Sandalwood (Santalum album Linn., Santalaceae) population in Indonesia continues to decrease in the past decade, even almost going to extinction.
Data from East Nusa Tenggara Provincial government in 2010 recorded as many as 300 thousand of trees in Timor, Alor, and Sumba whereas in 2000 there were 1 million in those areas.
“The figure showed a reduction more than 100 percent from the past ten years,” said Yeni Widyana Nurcahyani, S.Hut., M.Sc., lecturer in Faculty of Forestry UGM, on campus, Friday (20/10).
Defending her dissertation on sandalwood research in Gunung Sewu at the Faculty of Forestry UGM, Yeni said the sandalwood is not just threatened to extinct but has also experienced a decline in significant genetic diversity. Forest fragmentation has caused this problem around the world, including Indonesia. Social pressure is seen as the main cause of such decrease in addition to natural disruption.
“The population of sandalwood in Indonesia that are found in Java, Sumba, and Timor also degraded in terms of genetics or reproduction due to anthropogenic and natural disruptions,” she said.
Seeing the extent of degradation in natural population in Southeast Indonesia, said Yeni, the emergence of new varieties in Gunung Sewu Global Geopark Network in mid-Java can be a promising resource for rehabilitation programme. The geopark can also be utilised for research and reintroduction purposes.
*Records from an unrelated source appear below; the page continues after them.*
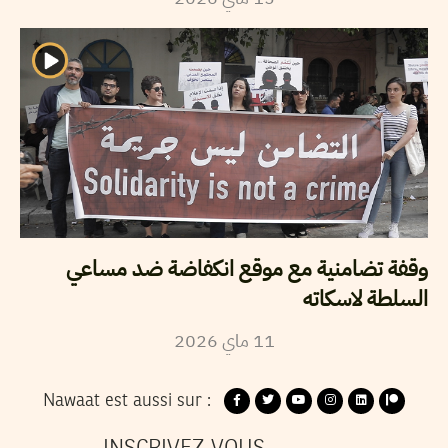
وقفة تضامنية مع موقع انكفاضة ضد مساعي
السلطة لاسكاته
11
ماي
2026
Nawaat est aussi sur :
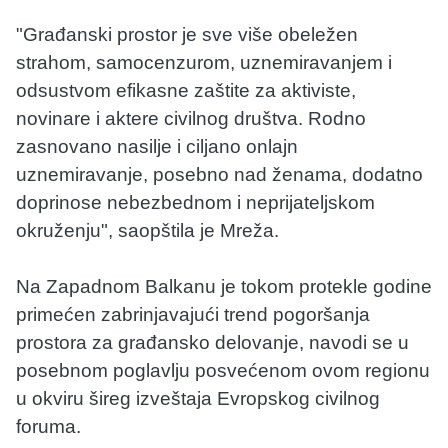
"Građanski prostor je sve više obeležen
strahom, samocenzurom, uznemiravanjem i
odsustvom efikasne zaštite za aktiviste,
novinare i aktere civilnog društva. Rodno
zasnovano nasilje i ciljano onlajn
uznemiravanje, posebno nad ženama, dodatno
doprinose nebezbednom i neprijateljskom
okruženju", saopštila je Mreža.
Na Zapadnom Balkanu je tokom protekle godine
primećen zabrinjavajući trend pogoršanja
prostora za građansko delovanje, navodi se u
posebnom poglavlju posvećenom ovom regionu
u okviru šireg izveštaja Evropskog civilnog
foruma.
Her research in the geopark resulted in characteristic differences of landscape and habitat of the area. This caused a variation of population structure, climatic condition, and environment between varieties along the geopark geographic zone.
Yeni said genetic spatial or temporal diversities are varied along with different structure of population. Such diversities are much influenced by population structure, flower abundance, and clonality.
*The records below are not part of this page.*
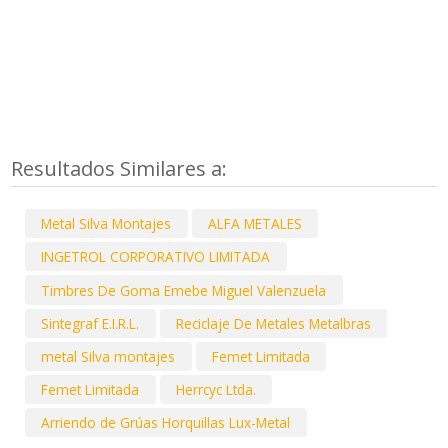
Resultados Similares a:
Metal Silva Montajes
ALFA METALES
INGETROL CORPORATIVO LIMITADA
Timbres De Goma Emebe Miguel Valenzuela
Sintegraf E.I.R.L.
Reciclaje De Metales Metalbras
metal Silva montajes
Femet Limitada
Femet Limitada
Herrcyc Ltda.
Arriendo de Grúas Horquillas Lux-Metal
Yeni recommended strategies for sandalwood conservation that should be arranged in line with genetic basis, genetic diversities, pollination system, fragmentation level, and clonality of each population. Development of conservation strategy has to be integrated with regional and national conservation programme.
“Those can be implemented by various schemes of reintroduction, rehabilitation, or social forestry, including conservation management with geopark scheme,” she concluded.